#### [Task data]
BEGIN

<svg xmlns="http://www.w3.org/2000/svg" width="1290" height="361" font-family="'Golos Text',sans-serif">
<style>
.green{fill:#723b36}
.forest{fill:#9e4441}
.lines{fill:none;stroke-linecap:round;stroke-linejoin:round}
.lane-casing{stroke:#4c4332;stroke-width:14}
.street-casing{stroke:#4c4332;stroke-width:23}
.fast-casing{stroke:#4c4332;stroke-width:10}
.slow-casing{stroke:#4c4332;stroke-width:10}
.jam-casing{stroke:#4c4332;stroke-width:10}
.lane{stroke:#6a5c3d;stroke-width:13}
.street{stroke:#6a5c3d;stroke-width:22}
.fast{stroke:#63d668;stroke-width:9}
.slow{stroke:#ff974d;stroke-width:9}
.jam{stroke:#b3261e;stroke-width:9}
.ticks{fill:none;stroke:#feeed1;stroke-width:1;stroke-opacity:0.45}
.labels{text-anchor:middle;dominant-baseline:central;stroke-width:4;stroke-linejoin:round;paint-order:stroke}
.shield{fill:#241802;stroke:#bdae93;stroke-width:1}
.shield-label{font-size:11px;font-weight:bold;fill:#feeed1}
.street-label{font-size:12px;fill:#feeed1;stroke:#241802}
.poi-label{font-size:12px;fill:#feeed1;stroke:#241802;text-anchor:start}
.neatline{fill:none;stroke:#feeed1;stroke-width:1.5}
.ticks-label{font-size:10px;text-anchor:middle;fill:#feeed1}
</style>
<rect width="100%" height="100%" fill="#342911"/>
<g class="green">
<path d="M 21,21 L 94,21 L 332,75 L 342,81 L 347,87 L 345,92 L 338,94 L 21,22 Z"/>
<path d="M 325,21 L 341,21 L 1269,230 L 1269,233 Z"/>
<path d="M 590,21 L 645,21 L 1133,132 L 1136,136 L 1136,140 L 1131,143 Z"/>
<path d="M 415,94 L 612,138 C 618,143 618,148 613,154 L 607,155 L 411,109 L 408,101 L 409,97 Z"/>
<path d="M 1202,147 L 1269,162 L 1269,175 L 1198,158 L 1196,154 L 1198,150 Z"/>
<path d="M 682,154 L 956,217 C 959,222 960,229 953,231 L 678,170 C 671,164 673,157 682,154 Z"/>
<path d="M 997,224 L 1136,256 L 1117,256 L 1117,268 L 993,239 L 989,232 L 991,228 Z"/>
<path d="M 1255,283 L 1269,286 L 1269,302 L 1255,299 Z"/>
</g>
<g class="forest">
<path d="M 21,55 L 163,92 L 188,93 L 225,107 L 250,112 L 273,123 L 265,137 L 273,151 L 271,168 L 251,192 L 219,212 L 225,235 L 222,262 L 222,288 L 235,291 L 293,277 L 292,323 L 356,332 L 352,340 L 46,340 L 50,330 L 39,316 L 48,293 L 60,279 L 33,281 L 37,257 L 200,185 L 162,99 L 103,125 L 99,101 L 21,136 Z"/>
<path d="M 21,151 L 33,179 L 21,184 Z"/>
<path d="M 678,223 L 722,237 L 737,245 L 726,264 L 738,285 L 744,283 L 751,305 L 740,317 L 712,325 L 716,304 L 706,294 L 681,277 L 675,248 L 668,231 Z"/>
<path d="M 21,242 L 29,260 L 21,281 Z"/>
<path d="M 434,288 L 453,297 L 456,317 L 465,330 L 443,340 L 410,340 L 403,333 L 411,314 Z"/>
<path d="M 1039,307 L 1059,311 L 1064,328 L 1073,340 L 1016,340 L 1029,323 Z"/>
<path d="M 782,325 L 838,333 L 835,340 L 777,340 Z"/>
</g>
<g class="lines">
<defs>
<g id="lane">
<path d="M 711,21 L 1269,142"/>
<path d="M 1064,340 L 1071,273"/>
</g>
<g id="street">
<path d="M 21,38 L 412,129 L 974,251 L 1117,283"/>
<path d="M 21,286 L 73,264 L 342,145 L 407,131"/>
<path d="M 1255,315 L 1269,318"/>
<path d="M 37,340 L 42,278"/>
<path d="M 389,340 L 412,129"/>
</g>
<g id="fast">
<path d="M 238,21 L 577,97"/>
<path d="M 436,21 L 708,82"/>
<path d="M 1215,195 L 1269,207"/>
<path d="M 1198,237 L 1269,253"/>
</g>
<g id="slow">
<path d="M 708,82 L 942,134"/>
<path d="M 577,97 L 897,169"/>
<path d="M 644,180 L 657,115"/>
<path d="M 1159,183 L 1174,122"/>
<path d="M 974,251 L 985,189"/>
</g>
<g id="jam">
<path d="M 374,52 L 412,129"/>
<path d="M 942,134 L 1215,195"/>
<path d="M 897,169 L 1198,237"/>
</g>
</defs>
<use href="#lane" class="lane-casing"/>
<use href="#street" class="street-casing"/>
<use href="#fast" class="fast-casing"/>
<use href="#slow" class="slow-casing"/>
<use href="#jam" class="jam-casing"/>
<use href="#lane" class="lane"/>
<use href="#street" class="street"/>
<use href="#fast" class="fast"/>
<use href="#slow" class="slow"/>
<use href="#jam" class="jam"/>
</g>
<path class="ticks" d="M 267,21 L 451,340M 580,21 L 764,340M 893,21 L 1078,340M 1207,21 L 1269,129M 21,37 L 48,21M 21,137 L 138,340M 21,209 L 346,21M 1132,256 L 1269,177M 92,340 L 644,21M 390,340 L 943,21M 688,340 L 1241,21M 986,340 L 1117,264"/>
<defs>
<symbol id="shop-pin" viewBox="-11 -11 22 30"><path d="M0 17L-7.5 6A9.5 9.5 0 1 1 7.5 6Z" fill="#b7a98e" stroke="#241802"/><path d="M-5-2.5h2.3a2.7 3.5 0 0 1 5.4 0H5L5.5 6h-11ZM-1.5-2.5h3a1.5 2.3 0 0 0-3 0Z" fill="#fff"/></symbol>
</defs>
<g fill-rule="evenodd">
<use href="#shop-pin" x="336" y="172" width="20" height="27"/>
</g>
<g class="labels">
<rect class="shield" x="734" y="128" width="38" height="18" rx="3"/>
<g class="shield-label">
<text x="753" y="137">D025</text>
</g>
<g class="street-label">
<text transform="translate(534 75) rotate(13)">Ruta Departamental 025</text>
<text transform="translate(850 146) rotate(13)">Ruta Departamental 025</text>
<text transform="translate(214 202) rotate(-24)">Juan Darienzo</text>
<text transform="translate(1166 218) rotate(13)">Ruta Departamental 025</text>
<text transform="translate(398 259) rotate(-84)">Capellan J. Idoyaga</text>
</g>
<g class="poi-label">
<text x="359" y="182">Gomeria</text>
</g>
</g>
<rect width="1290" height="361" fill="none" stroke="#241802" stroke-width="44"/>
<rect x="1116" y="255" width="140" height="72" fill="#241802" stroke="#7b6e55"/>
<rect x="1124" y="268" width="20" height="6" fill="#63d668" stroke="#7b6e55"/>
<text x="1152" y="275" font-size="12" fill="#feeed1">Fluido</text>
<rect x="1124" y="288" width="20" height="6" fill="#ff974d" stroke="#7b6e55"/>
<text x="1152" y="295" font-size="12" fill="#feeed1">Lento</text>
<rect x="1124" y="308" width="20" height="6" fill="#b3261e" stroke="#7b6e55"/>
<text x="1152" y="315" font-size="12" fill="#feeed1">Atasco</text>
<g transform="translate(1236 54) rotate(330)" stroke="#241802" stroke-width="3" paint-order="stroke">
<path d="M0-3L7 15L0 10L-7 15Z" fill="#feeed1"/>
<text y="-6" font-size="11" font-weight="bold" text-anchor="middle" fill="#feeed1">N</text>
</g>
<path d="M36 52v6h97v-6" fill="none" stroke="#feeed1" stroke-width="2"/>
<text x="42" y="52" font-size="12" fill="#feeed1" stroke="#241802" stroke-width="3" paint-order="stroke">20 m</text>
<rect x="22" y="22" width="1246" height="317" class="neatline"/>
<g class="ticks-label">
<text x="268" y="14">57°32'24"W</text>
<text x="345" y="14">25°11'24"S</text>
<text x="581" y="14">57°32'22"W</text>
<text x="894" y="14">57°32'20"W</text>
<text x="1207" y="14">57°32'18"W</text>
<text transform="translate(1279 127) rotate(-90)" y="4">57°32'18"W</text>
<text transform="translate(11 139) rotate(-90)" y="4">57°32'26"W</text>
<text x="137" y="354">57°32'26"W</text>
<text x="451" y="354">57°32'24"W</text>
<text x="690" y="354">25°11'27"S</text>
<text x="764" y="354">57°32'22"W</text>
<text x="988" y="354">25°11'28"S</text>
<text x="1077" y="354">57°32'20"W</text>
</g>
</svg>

END

#### [Task to carry out]
Whenever a line in the records contains the word "round", copy that line.

#### [Response to this task]
.lines{fill:none;stroke-linecap:round;stroke-linejoin:round}
.labels{text-anchor:middle;dominant-baseline:central;stroke-width:4;stroke-linejoin:round;paint-order:stroke}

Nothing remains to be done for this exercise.